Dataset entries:
● ● ● ● ●
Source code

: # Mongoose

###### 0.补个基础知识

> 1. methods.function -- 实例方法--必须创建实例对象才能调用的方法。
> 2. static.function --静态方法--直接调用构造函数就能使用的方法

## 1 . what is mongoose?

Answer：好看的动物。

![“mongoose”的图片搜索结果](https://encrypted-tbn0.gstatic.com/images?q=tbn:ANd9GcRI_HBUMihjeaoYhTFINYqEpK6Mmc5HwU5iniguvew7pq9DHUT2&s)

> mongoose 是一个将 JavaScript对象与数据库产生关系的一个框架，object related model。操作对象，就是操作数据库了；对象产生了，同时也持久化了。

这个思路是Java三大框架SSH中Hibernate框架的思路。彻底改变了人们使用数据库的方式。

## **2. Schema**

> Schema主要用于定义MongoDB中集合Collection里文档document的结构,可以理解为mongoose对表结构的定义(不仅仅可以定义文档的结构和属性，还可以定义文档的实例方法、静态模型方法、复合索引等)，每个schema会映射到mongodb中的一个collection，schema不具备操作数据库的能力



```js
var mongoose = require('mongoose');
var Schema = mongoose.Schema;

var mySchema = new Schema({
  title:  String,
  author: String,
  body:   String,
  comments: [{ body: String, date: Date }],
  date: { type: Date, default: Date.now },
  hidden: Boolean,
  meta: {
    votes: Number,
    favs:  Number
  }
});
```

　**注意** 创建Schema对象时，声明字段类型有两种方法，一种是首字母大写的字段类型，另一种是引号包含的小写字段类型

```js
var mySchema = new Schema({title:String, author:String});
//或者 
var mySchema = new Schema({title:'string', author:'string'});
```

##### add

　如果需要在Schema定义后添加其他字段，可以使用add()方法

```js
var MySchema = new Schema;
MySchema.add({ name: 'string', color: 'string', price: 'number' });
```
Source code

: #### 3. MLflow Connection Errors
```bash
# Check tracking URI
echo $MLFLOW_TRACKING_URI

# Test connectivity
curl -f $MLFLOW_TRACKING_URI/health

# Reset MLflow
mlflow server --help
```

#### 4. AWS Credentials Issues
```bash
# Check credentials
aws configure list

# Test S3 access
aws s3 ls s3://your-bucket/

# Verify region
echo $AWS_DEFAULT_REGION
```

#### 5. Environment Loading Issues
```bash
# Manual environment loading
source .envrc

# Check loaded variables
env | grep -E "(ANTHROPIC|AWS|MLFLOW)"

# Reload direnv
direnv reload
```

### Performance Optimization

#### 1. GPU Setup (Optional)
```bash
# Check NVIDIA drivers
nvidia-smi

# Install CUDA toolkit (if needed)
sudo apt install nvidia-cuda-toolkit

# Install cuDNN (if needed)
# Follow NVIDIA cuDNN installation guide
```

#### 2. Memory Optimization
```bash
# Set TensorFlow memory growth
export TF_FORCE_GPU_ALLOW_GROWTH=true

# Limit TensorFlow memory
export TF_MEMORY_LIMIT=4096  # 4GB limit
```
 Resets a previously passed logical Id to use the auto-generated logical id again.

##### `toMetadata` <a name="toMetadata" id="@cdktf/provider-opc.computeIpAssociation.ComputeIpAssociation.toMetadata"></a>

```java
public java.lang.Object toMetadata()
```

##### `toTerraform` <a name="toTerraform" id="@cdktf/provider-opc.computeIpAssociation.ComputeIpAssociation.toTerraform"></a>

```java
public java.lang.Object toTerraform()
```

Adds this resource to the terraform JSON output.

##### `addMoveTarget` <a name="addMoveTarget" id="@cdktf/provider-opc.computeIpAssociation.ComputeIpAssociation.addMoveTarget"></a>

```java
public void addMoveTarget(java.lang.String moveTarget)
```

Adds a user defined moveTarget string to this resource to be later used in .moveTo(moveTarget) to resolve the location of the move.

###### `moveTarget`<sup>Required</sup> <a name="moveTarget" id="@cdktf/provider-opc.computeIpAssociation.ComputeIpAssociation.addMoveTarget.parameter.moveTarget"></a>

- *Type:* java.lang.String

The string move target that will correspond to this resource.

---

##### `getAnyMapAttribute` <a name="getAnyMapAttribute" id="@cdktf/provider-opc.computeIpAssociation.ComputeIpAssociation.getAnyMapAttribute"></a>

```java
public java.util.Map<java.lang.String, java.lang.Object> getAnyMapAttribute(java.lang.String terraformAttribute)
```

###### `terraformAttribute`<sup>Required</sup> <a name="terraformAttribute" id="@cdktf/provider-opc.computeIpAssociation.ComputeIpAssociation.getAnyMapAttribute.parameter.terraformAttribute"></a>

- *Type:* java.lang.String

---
● ● ● ● ●
The records are to be duplicated in full, with every word kept exactly.

Source code

: # Mongoose

###### 0.补个基础知识

> 1. methods.function -- 实例方法--必须创建实例对象才能调用的方法。
> 2. static.function --静态方法--直接调用构造函数就能使用的方法

## 1 . what is mongoose?

Answer：好看的动物。

![“mongoose”的图片搜索结果](https://encrypted-tbn0.gstatic.com/images?q=tbn:ANd9GcRI_HBUMihjeaoYhTFINYqEpK6Mmc5HwU5iniguvew7pq9DHUT2&s)

> mongoose 是一个将 JavaScript对象与数据库产生关系的一个框架，object related model。操作对象，就是操作数据库了；对象产生了，同时也持久化了。

这个思路是Java三大框架SSH中Hibernate框架的思路。彻底改变了人们使用数据库的方式。

## **2. Schema**

> Schema主要用于定义MongoDB中集合Collection里文档document的结构,可以理解为mongoose对表结构的定义(不仅仅可以定义文档的结构和属性，还可以定义文档的实例方法、静态模型方法、复合索引等)，每个schema会映射到mongodb中的一个collection，schema不具备操作数据库的能力



```js
var mongoose = require('mongoose');
var Schema = mongoose.Schema;

var mySchema = new Schema({
  title:  String,
  author: String,
  body:   String,
  comments: [{ body: String, date: Date }],
  date: { type: Date, default: Date.now },
  hidden: Boolean,
  meta: {
    votes: Number,
    favs:  Number
  }
});
```

　**注意** 创建Schema对象时，声明字段类型有两种方法，一种是首字母大写的字段类型，另一种是引号包含的小写字段类型

```js
var mySchema = new Schema({title:String, author:String});
//或者 
var mySchema = new Schema({title:'string', author:'string'});
```

##### add

　如果需要在Schema定义后添加其他字段，可以使用add()方法

```js
var MySchema = new Schema;
MySchema.add({ name: 'string', color: 'string', price: 'number' });
```
Source code

: #### 3. MLflow Connection Errors
```bash
# Check tracking URI
echo $MLFLOW_TRACKING_URI

# Test connectivity
curl -f $MLFLOW_TRACKING_URI/health

# Reset MLflow
mlflow server --help
```

#### 4. AWS Credentials Issues
```bash
# Check credentials
aws configure list

# Test S3 access
aws s3 ls s3://your-bucket/

# Verify region
echo $AWS_DEFAULT_REGION
```

#### 5. Environment Loading Issues
```bash
# Manual environment loading
source .envrc

# Check loaded variables
env | grep -E "(ANTHROPIC|AWS|MLFLOW)"

# Reload direnv
direnv reload
```

### Performance Optimization

#### 1. GPU Setup (Optional)
```bash
# Check NVIDIA drivers
nvidia-smi

# Install CUDA toolkit (if needed)
sudo apt install nvidia-cuda-toolkit

# Install cuDNN (if needed)
# Follow NVIDIA cuDNN installation guide
```

#### 2. Memory Optimization
```bash
# Set TensorFlow memory growth
export TF_FORCE_GPU_ALLOW_GROWTH=true

# Limit TensorFlow memory
export TF_MEMORY_LIMIT=4096  # 4GB limit
```
 Resets a previously passed logical Id to use the auto-generated logical id again.

##### `toMetadata` <a name="toMetadata" id="@cdktf/provider-opc.computeIpAssociation.ComputeIpAssociation.toMetadata"></a>

```java
public java.lang.Object toMetadata()
```

##### `toTerraform` <a name="toTerraform" id="@cdktf/provider-opc.computeIpAssociation.ComputeIpAssociation.toTerraform"></a>

```java
public java.lang.Object toTerraform()
```

Adds this resource to the terraform JSON output.

##### `addMoveTarget` <a name="addMoveTarget" id="@cdktf/provider-opc.computeIpAssociation.ComputeIpAssociation.addMoveTarget"></a>

```java
public void addMoveTarget(java.lang.String moveTarget)
```

Adds a user defined moveTarget string to this resource to be later used in .moveTo(moveTarget) to resolve the location of the move.

###### `moveTarget`<sup>Required</sup> <a name="moveTarget" id="@cdktf/provider-opc.computeIpAssociation.ComputeIpAssociation.addMoveTarget.parameter.moveTarget"></a>

- *Type:* java.lang.String

The string move target that will correspond to this resource.

---

##### `getAnyMapAttribute` <a name="getAnyMapAttribute" id="@cdktf/provider-opc.computeIpAssociation.ComputeIpAssociation.getAnyMapAttribute"></a>

```java
public java.util.Map<java.lang.String, java.lang.Object> getAnyMapAttribute(java.lang.String terraformAttribute)
```

###### `terraformAttribute`<sup>Required</sup> <a name="terraformAttribute" id="@cdktf/provider-opc.computeIpAssociation.ComputeIpAssociation.getAnyMapAttribute.parameter.terraformAttribute"></a>

- *Type:* java.lang.String

---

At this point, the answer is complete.